Track 16

Text Workflows Beyond Classification

This track pushes text work past plain intent labels: retrieval, reranking, constrained template selection, tokenization tradeoffs, and calibration-aware decisions under a fixed split.

Open Text Topic Run Fast Examples Use The Study Plan

Primary Goal

Rank Before You Pretend It Is Classification

The point is not to force every text problem into a label.
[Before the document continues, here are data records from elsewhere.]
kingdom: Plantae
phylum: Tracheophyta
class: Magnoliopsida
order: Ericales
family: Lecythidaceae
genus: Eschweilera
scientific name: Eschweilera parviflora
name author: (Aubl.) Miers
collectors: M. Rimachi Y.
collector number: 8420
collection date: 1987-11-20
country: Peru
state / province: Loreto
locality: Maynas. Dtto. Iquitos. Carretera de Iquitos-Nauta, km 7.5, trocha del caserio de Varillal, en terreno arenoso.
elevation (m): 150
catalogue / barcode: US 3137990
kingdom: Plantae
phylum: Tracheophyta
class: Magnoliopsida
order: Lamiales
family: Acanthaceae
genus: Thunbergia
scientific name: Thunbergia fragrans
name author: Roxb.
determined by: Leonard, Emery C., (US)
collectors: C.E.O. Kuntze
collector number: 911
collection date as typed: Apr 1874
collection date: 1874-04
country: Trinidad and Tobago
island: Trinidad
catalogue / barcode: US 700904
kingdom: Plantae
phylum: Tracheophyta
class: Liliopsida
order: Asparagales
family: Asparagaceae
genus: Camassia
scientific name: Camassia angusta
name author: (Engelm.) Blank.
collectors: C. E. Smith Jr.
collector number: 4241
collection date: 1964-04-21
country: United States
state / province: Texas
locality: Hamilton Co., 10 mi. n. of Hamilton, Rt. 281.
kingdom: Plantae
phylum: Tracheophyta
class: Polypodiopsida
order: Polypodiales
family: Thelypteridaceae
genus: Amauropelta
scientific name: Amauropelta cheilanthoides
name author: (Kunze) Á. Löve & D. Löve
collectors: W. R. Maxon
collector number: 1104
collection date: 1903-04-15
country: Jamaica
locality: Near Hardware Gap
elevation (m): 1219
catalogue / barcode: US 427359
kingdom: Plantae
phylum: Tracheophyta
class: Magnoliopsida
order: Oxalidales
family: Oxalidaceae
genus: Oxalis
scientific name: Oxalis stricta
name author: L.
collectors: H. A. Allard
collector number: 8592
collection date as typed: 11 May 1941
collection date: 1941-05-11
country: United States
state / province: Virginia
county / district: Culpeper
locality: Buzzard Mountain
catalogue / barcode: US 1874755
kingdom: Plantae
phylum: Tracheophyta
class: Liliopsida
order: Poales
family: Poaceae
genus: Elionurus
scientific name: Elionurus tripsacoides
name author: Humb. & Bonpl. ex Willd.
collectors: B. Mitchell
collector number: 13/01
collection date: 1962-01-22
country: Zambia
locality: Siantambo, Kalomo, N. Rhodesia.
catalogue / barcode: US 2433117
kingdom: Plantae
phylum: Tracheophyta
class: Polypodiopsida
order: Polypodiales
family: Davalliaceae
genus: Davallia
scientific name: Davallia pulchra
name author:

The point is to decide when retrieval, reranking, and constrained selection are the real workflow.

Best For

Candidate Choice Under Shift

Use this track when the task is really about choosing among allowed candidates, surviving phrasing change, and keeping the text decision auditable.

Exit Rule

One Stable Candidate-Selection Workflow

You are done when you can defend the retrieval baseline, the reranking gain, the tokenizer choice, and the response-library rule in one short note.

Use This Track When¶

the task is really candidate choice, not plain class prediction
you need retrieval and reranking on a fixed candidate set
tokenization choice changes what the model can see under phrasing shift
the final answer must stay inside a constrained response library or policy boundary

What This Track Is Training¶

This track trains one text decision ladder:

retrieve a candidate set first
rerank only if the first pass leaves useful ambiguity
keep the output library fixed while the scorer improves
compare tokenizers on the same split and the same shift
check calibration before turning the score into a thresholded decision

That means the learner should be able to keep these explicit:

whether the task is ranking, reranking, or constrained selection
whether the candidate set stayed fixed while the scorer changed
whether tokenization is the main source of robustness or fragility
whether the score is only useful for ordering or also trustworthy enough for thresholding

First Session¶

Use this order:

Text Representations and Order
Calibration and Thresholds
run academy/.venv/bin/python academy/examples/text-beyond-classification-recipes/retrieval_rerank_demo.py
run academy/.venv/bin/python academy/examples/text-beyond-classification-recipes/template_selection_demo.py
write one short note on whether retrieval alone is enough or whether reranking or constraints changed the decision

Full Track Loop¶

For the complete workflow:

review the text-representation and calibration topics before changing the scorer
run the retrieval/reranking example and the template-selection example on the same task idea
install the lab requirements with academy/.venv/bin/python -m pip install -r academy/labs/text-workflows-beyond-classification/requirements.txt
run the full lab with academy/.venv/bin/python academy/labs/text-workflows-beyond-classification/src/text_workflows_beyond_classification.py
finish the matching exercises in academy/exercises/text-workflows-beyond-classification/
keep one short note with the retrieval baseline, reranking gain, tokenizer choice, and response-library rule

What To Inspect¶

By the end of the track, the learner should have inspected:

whether retrieval gets the right candidate into the top set before reranking
whether reranking changes the actual top choice instead of only smoothing the score table
whether word, character, and hashing tokenizers behave differently under phrasing shift
whether the constrained response library still covers the task without hiding a policy problem
whether calibration changes the threshold story even when the ranking already looks usable

Common Failure Modes¶

using a classifier where a ranking stage is the real task
changing the candidate set and the reranker at the same time
comparing tokenizers on different splits or different shift definitions
treating the constrained output library as safe without checking whether it still covers the task
using thresholded decisions before low-confidence cases have been inspected

Exit Standard¶

Before leaving this track, the learner should be able to:

explain the difference between retrieval, reranking, and constrained selection
defend a tokenizer choice under a specific phrasing shift
show whether calibration changed the decision story or only the confidence story
keep the response library fixed while improving the ranking rule
say what evidence would make another text iteration worth the time

That is enough to move into Problem Adaptation and Post-Processing or another advanced decision workflow.